(Exercise directions):
Reproduce the part of these lines that opens with the first line and closes with the line containing "v(22.32, 29.7) *", swapping "mm" for "inch" throughout and leaving everything else unchanged.

(Records provided):
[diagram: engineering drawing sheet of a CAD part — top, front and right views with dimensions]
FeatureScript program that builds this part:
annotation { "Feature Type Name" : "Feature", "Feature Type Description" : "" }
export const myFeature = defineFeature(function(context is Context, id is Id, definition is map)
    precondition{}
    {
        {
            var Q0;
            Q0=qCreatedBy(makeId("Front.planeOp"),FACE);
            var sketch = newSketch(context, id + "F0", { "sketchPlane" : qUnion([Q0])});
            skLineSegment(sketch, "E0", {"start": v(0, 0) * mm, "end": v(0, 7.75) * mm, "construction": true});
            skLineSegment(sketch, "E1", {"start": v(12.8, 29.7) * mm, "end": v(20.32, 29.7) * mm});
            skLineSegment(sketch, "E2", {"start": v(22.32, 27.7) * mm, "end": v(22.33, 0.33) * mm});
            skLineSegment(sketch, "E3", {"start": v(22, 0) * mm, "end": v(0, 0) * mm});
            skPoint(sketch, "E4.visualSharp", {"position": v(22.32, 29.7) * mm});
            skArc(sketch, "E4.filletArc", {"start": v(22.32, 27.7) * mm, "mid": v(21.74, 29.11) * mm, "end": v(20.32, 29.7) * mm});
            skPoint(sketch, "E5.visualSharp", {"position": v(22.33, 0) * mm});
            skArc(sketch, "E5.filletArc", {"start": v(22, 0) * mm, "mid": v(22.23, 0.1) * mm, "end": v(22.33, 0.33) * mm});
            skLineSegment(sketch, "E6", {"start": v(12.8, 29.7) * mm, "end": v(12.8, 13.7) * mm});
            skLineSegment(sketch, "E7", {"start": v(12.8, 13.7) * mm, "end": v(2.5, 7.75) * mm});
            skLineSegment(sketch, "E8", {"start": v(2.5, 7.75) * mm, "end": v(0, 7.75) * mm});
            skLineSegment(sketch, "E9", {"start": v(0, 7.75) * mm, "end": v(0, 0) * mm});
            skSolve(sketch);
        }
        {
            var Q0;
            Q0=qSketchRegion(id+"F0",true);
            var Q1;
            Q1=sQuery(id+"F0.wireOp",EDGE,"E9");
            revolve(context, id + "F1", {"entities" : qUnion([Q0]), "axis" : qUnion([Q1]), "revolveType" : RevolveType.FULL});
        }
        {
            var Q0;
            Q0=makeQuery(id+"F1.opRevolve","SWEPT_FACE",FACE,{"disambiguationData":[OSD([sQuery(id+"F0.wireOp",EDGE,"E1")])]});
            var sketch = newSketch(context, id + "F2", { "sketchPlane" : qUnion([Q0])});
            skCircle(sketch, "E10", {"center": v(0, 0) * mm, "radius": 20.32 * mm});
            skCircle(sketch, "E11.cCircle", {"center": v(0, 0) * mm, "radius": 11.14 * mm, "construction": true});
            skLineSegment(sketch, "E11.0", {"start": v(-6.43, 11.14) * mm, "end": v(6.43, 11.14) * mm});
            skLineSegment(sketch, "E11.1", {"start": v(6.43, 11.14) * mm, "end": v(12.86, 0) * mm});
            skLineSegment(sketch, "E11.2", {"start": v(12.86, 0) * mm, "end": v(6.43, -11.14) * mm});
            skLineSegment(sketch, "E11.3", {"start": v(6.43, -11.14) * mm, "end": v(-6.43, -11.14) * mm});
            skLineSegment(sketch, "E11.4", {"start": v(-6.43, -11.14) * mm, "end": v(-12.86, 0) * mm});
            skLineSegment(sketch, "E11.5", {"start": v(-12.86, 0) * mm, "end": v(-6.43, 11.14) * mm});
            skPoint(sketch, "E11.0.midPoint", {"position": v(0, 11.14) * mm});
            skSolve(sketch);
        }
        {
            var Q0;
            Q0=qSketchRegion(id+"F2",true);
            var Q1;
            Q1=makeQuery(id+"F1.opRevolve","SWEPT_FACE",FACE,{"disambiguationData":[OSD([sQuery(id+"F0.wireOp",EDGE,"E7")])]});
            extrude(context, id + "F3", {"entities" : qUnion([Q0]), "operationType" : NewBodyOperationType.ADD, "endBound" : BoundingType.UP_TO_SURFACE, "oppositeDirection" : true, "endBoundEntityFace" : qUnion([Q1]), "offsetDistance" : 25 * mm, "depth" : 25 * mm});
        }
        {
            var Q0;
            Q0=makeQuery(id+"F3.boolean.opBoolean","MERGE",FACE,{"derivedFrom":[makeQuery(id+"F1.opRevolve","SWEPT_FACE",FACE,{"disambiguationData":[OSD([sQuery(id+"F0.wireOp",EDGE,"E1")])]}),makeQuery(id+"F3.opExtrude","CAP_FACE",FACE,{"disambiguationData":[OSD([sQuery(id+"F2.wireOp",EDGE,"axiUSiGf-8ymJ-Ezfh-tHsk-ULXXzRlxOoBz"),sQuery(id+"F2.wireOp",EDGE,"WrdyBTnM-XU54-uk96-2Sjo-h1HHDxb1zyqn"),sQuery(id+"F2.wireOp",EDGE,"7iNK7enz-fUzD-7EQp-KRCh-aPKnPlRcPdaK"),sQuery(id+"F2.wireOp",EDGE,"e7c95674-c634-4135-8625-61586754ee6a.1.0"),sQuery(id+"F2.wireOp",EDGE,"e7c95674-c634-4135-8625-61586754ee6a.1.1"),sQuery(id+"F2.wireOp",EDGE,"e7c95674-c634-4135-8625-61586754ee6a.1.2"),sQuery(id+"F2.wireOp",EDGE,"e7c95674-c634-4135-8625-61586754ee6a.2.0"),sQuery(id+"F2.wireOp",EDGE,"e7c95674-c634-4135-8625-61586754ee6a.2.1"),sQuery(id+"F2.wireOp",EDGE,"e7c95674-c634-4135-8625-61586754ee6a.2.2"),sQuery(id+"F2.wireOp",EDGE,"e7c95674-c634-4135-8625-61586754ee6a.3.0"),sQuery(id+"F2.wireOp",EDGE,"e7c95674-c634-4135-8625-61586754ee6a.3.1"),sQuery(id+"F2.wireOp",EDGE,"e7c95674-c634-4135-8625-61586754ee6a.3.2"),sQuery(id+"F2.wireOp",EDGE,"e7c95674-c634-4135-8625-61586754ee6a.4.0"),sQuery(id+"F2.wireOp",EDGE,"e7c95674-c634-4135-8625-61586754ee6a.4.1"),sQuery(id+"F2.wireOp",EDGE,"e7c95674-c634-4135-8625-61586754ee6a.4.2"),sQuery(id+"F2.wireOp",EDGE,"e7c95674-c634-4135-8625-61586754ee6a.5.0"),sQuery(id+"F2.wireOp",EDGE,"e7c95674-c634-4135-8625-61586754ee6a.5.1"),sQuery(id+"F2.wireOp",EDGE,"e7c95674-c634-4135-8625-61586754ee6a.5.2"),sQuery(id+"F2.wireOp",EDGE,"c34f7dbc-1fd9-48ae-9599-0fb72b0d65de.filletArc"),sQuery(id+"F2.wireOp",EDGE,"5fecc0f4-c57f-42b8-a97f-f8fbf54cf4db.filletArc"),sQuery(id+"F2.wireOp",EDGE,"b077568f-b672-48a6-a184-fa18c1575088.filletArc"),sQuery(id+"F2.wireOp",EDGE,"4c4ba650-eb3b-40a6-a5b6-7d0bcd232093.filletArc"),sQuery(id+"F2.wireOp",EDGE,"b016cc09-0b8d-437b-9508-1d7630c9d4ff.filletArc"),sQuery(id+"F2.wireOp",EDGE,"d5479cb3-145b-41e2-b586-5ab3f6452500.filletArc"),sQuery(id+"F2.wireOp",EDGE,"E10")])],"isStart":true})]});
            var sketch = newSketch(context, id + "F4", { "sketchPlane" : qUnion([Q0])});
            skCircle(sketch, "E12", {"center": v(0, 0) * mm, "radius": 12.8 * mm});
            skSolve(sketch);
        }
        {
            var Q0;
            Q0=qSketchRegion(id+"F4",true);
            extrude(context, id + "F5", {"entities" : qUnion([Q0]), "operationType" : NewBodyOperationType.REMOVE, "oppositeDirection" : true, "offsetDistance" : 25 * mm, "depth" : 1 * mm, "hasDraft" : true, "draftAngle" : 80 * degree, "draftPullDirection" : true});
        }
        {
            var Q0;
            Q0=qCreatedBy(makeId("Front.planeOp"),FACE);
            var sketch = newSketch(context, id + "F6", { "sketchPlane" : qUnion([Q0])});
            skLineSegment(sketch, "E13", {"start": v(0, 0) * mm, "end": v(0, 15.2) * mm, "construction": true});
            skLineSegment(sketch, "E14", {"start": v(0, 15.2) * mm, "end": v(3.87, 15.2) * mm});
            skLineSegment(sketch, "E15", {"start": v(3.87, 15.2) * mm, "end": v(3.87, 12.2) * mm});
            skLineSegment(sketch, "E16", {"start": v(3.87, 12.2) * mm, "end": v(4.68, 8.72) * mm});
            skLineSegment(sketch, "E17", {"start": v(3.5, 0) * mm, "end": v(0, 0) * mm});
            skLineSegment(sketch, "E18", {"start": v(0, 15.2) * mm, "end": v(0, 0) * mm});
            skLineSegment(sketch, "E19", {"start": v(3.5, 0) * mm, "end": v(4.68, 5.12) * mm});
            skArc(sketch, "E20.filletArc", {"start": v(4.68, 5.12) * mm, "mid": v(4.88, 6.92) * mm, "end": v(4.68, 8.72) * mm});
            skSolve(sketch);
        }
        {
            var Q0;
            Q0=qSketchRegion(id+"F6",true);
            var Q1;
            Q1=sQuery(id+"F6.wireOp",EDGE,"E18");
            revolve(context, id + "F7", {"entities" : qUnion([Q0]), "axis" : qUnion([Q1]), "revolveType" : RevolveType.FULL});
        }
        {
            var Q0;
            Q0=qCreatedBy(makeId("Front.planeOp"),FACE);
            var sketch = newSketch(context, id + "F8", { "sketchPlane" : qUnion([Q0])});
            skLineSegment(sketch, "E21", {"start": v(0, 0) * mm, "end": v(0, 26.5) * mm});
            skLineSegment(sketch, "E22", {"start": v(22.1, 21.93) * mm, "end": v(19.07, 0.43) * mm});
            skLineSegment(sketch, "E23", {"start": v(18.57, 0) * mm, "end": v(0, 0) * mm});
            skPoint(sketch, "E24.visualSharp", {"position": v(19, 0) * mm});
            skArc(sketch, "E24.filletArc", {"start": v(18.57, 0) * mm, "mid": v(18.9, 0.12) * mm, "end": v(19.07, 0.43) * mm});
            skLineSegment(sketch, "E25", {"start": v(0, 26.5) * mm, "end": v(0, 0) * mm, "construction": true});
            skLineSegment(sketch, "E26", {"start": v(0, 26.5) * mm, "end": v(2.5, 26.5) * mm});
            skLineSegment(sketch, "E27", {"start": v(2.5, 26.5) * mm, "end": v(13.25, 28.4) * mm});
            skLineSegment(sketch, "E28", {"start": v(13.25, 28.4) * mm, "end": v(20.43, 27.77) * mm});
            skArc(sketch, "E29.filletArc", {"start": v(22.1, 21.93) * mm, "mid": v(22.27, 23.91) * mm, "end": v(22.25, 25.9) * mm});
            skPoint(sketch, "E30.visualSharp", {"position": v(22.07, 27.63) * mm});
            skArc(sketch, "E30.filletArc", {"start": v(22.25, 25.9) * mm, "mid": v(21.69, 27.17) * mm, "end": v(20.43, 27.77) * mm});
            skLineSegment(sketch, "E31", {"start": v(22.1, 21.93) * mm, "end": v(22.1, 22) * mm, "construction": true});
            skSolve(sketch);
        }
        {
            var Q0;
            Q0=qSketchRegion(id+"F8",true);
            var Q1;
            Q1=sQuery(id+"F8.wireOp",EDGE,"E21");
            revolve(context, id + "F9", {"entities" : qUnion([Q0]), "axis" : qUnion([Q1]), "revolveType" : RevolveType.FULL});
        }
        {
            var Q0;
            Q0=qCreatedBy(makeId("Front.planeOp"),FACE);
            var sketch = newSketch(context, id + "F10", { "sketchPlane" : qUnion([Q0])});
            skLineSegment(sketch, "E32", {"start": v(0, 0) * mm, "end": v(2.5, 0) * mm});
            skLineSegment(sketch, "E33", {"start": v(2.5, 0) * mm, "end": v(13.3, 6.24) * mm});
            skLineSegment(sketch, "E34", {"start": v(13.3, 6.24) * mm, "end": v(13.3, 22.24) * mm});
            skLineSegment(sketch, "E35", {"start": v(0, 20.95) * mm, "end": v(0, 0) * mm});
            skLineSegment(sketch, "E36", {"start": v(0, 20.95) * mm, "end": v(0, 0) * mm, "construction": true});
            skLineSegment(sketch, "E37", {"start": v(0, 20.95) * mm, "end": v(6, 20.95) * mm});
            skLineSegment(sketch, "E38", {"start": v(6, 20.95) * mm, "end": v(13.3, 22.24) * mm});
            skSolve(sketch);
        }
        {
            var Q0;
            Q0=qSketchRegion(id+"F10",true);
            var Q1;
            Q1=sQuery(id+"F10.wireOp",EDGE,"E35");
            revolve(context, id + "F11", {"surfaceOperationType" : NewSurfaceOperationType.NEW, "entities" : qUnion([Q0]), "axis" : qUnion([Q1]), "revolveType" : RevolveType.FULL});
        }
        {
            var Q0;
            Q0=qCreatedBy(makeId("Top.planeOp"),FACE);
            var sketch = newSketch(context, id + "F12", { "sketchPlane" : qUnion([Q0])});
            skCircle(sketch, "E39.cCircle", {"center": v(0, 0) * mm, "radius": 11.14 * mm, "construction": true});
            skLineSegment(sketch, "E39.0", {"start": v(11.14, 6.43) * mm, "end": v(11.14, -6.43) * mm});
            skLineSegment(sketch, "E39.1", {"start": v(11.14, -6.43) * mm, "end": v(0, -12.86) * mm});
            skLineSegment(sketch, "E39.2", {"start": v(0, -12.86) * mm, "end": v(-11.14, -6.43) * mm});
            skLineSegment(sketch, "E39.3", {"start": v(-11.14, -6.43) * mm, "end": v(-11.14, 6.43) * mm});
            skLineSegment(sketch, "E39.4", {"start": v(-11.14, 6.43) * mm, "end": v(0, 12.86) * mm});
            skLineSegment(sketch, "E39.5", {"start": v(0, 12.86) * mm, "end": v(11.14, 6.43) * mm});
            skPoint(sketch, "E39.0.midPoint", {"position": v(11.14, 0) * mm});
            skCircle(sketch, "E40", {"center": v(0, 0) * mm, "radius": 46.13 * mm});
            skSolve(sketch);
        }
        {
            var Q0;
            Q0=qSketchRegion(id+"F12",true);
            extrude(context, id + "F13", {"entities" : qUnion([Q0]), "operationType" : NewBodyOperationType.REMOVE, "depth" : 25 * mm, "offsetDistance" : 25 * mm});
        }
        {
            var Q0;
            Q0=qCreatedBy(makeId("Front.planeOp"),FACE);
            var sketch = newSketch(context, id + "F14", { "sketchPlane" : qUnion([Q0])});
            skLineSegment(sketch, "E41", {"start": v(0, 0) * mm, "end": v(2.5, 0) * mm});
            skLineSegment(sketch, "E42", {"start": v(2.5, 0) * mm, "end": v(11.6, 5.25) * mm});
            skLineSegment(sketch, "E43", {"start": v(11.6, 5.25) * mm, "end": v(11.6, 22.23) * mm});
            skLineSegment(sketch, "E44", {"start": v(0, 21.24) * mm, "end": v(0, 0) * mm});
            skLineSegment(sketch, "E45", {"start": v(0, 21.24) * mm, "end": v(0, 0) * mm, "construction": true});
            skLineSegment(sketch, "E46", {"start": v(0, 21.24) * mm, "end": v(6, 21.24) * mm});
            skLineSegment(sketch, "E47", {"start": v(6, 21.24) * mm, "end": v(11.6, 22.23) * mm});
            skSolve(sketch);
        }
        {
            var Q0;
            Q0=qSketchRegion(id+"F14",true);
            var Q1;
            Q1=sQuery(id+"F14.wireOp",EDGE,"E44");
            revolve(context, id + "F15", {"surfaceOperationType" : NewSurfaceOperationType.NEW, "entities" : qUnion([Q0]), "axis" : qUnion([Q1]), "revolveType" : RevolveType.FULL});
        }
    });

(Exercise result):
[diagram: engineering drawing sheet of a CAD part — top, front and right views with dimensions]
FeatureScript program that builds this part:
annotation { "Feature Type Name" : "Feature", "Feature Type Description" : "" }
export const myFeature = defineFeature(function(context is Context, id is Id, definition is map)
    precondition{}
    {
        {
            var Q0;
            Q0=qCreatedBy(makeId("Front.planeOp"),FACE);
            var sketch = newSketch(context, id + "F0", { "sketchPlane" : qUnion([Q0])});
            skLineSegment(sketch, "E0", {"start": v(0, 0) * inch, "end": v(0, 7.75) * inch, "construction": true});
            skLineSegment(sketch, "E1", {"start": v(12.8, 29.7) * inch, "end": v(20.32, 29.7) * inch});
            skLineSegment(sketch, "E2", {"start": v(22.32, 27.7) * inch, "end": v(22.33, 0.33) * inch});
            skLineSegment(sketch, "E3", {"start": v(22, 0) * inch, "end": v(0, 0) * inch});
            skPoint(sketch, "E4.visualSharp", {"position": v(22.32, 29.7) * inch});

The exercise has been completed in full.